To do. Write out each line of the entries below that holds the word "elbow".

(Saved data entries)
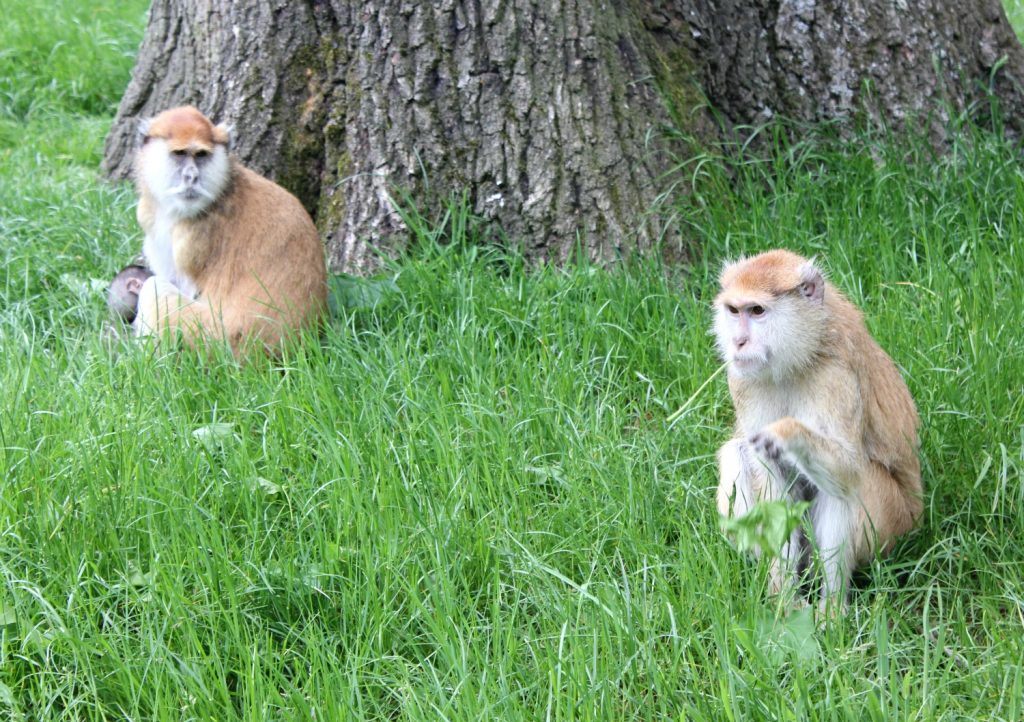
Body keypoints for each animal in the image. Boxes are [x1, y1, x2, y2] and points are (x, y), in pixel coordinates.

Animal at [131, 105, 327, 356]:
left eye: (201, 155)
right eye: (180, 153)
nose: (192, 177)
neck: (223, 187)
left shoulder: (192, 236)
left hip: (212, 340)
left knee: (153, 289)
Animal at [712, 249, 922, 608]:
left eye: (757, 311)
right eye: (734, 310)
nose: (738, 342)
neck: (802, 353)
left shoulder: (835, 378)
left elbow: (847, 469)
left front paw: (787, 433)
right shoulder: (741, 379)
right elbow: (770, 478)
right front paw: (784, 602)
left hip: (896, 526)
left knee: (857, 480)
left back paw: (833, 607)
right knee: (735, 453)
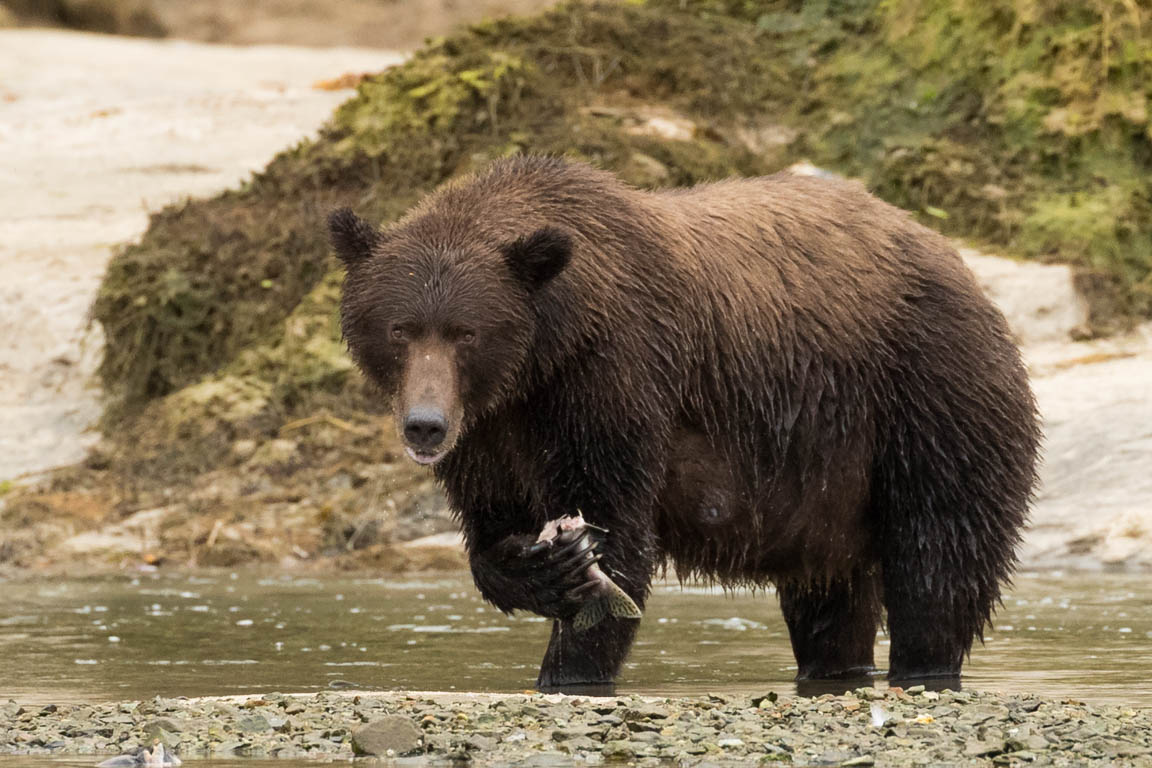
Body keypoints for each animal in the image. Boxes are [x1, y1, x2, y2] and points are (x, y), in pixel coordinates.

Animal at [329, 154, 1041, 690]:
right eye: (400, 328)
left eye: (466, 331)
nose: (424, 425)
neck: (540, 359)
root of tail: (957, 263)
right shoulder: (491, 435)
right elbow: (493, 533)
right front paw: (546, 565)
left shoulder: (615, 379)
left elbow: (618, 532)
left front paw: (571, 665)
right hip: (831, 485)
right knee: (830, 598)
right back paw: (836, 666)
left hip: (925, 397)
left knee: (936, 561)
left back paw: (924, 666)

Written response.
left elbow: (847, 469)
right elbow: (770, 478)
right elbow: (493, 533)
left elbow: (618, 532)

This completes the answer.